Option Pros Cons Why not chosen
Promote ring_buffer.{c,h} to gpu_picture_pool.{c,h} (chosen) The CUDA pool was already the right shape; promotion is mechanical; SYCL becomes a thin wrapper; Vulkan follow-up is symmetric One file move + ~20-call-site rename in libvmaf.c Picked: the audit confirmed the shape was already generic; only the location and names implied otherwise
Add a thin generic helper alongside the existing three pools Smaller blast radius — no rename Doesn't actually dedup; ships a fourth pool implementation Rejected: the whole point is removing the SYCL/Vulkan bespoke pools
Keep the CUDA name, alias under generic name Backwards-compat with any external users of VmafRingBuffer The fork has no external users (internal-only header, no public C-API exposure); aliases would obscure the rename Rejected: no external consumers, no need to carry two names
Wait for Vulkan PR #264 to merge first Cleaner sequencing — one PR migrates all three Adds a serial dependency between two unrelated PRs; #264's CI is already in flight Rejected: this PR ships independently against current master; Vulkan follow-up handles its migration after #264 lands

Consequences

  • Positive:
  • Single source of truth for the GPU picture-pool lifecycle.
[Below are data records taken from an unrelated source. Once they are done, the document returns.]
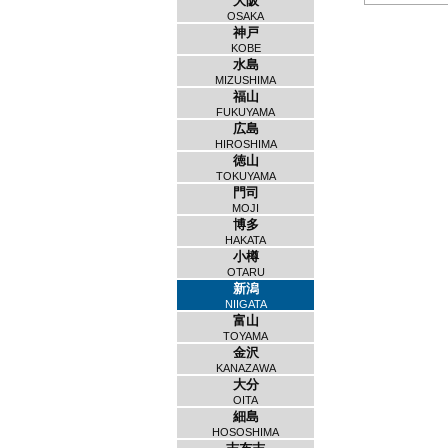
大阪
OSAKA
神戸
KOBE
水島
MIZUSHIMA
福山
FUKUYAMA
広島
HIROSHIMA
徳山
TOKUYAMA
門司
MOJI
博多
HAKATA
小樽
OTARU
新潟
NIIGATA
富山
TOYAMA
金沢
KANAZAWA
大分
OITA
細島
HOSOSHIMA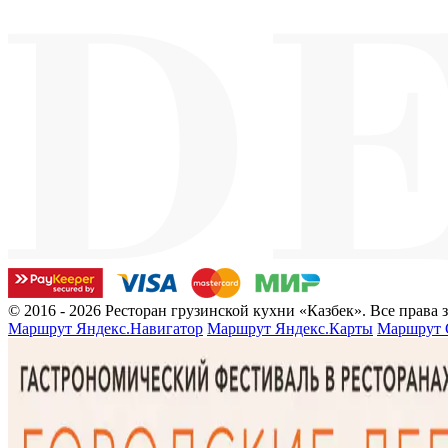
© 2016 - 2026 Ресторан грузинской кухни «Казбек». Все права
Маршрут Яндекс.Навигатор
Маршрут Яндекс.Карты
Маршрут 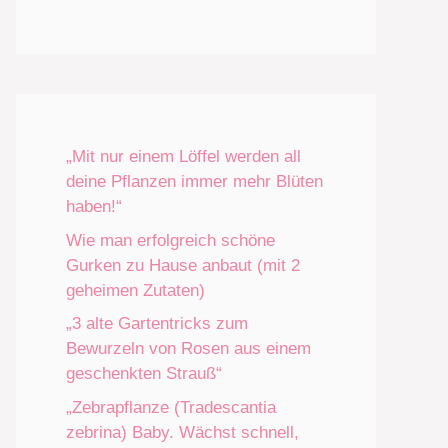
„Mit nur einem Löffel werden all
deine Pflanzen immer mehr Blüten
haben!“
Wie man erfolgreich schöne
Gurken zu Hause anbaut (mit 2
geheimen Zutaten)
„3 alte Gartentricks zum
Bewurzeln von Rosen aus einem
geschenkten Strauß“
„Zebrapflanze (Tradescantia
zebrina) Baby. Wächst schnell,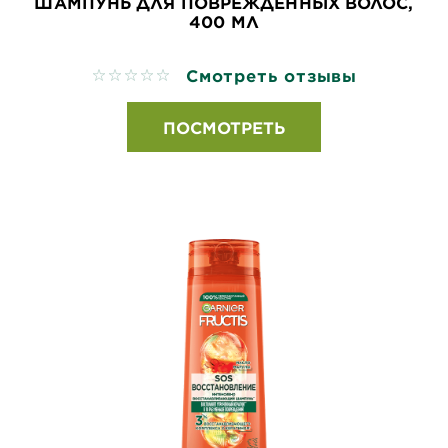
ШАМПУНЬ ДЛЯ ПОВРЕЖДЕННЫХ ВОЛОС,
400 МЛ
Смотреть отзывы
No reviews
ПОСМОТРЕТЬ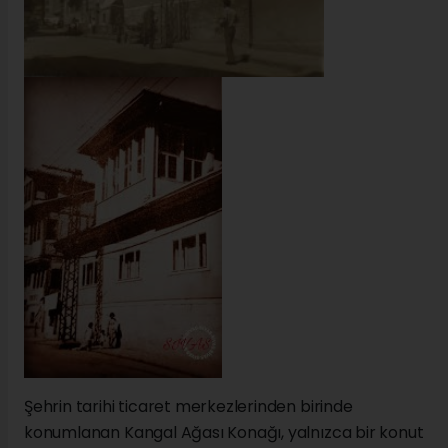
Şehrin tarihi ticaret merkezlerinden birinde
konumlanan Kangal Ağası Konağı, yalnızca bir konut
New GPU backends (HIP scaffold under T7-10, future Metal / DirectML) use vmaf_gpu_picture_pool_* directly without re-implementing the round-robin + mutex pattern.
  • SYCL pool drops ~70 LOC of duplicated init/fetch/close logic and std::mutex plumbing.
  • Vulkan migration (follow-up PR) drops another ~100 LOC.
  • The CUDA Netflix#1300 mutex-destroy-order fix (ADR-0157) travels with the file — preserved verbatim, just relocated.
  • Negative:
  • File-rename churn affects rebases pulling upstream changes that touch core/src/cuda/ring_buffer.c. Unlikely (Netflix hasn't touched this file since cb1d49c6); rebase-notes 0100 documents the rename.
  • CUDA's VmafRingBuffer* was technically a public-internal name (referenced from libvmaf.c). The rename is fork-local; nothing outside libvmaf/ consumed those symbols.
  • Neutral / follow-ups:
  • PR3 of the dedup sequence: GPU public header codegen (libvmaf_{cuda,sycl,vulkan,hip}.h from one template).
  • PR4 of the dedup sequence: GPU feature kernel host-glue extract (10+ files per backend share state/init/close boilerplate).
  • Vulkan migration follow-up: rewrite picture_vulkan_pool.c as a thin wrapper around the generic pool after PR #264 lands.

References

  • Source: req 2026-05-02 — popup answer "all three sequenced — pool first, headers second, kernels third".
  • 2026-05-02 GPU dedup audit (in-conversation, agent-produced).
  • ADR-0157 — the Netflix#1300 mutex-destroy-order fix that travels with the file.
  • ADR-0238 — adds picture_vulkan_pool.c; this ADR's Vulkan-migration follow-up is gated on #264 landing.
  • ADR-0250 — tiny-AI extractor template precedent (PR #251), refactor pattern model.

Status update 2026-05-08: Accepted

Audited as part of the 2026-05-08 ADR Proposed sweep (Research-0086).

Acceptance criteria verified in tree at HEAD 0a8b539e:

  • core/src/gpu_picture_pool.{c,h} — present.
  • core/src/cuda/ring_buffer.* — removed (verified by ls returning no match), confirming the rename + promotion happened.
  • The promotion landed alongside the rename matrix declared in the Decision section (VmafRingBufferVmafGpuPicturePool, etc.).
  • Verification command: ls core/src/gpu_picture_pool.{c,h}; ls core/src/cuda/ring_buffer.* 2>&1 | grep -i 'no match'.